To determine which variables are strongly related to each other, a limit of 0.20 for the correlation coefficient was arbitrarily chosen.
Analysis of the relationships between certains variables:
data_final.shape
# %%flake8
subset = data_final.sample(n=5000)
# %%flake8
scatter_plot(subset, "distance_between_seller_customer", "mean_freight_value", data_final)
Thanks to this graph, we can see that there is a relationship between the distance seller-buyer and the shipping costs. It is possible to say that the greater the distance between a seller and a buyer, the higher the price of shipping costs will be.
# %%flake8
scatter_plot(subset, "mean_item_per_order", "mean_order_value", data_final)
Thanks to this graph, we can see that there is a relationship between the average number of products per order and the value of each order. It is possible to say that the more products there are in the order, the higher the price of the order will be.
# %%flake8
scatter_plot(subset, "mean_volume_item_ordered", "mean_product_price", data_final)

● SHORT TASK: In the excerpt on variable relationships, what limit for the correlation coefficient was chosen to decide which variables are strongly related?

[Stored records]

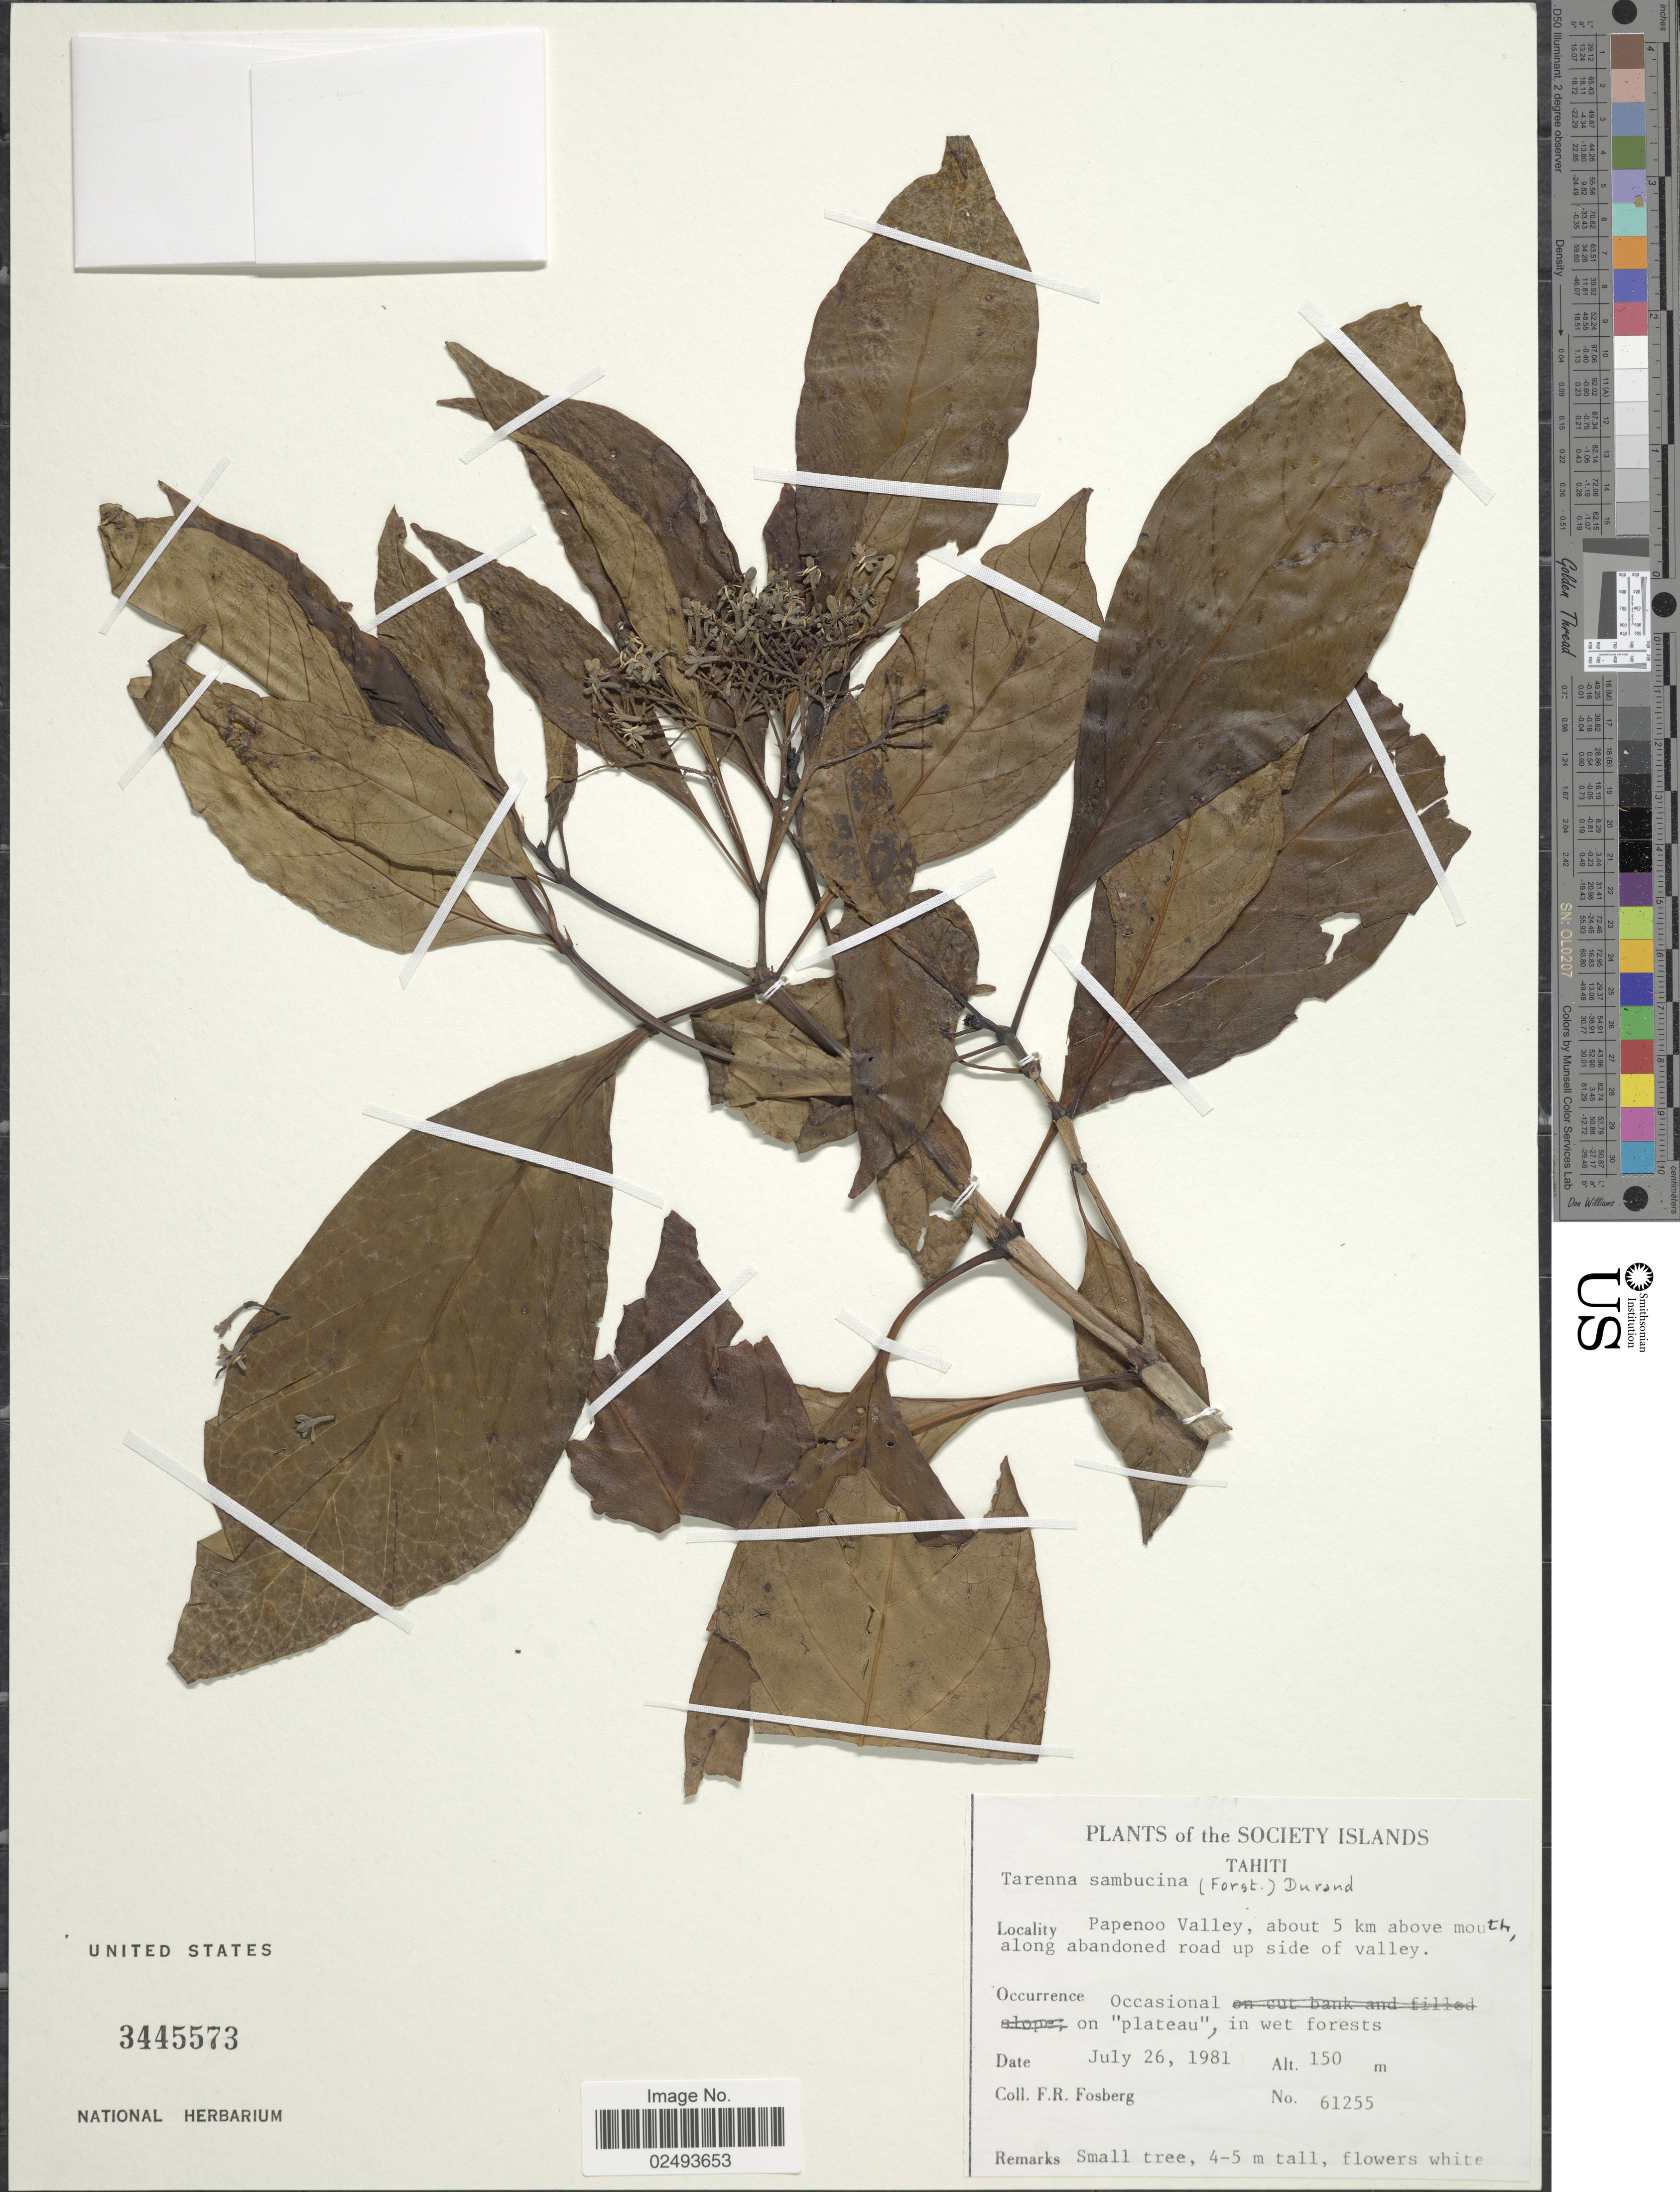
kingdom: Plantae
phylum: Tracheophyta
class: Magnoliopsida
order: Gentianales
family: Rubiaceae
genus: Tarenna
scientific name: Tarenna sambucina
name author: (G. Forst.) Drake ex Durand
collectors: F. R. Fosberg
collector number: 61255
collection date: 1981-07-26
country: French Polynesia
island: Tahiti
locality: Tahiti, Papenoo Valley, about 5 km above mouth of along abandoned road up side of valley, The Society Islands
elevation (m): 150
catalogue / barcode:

● TASK SOLUTION: A limit of 0.20, chosen arbitrarily.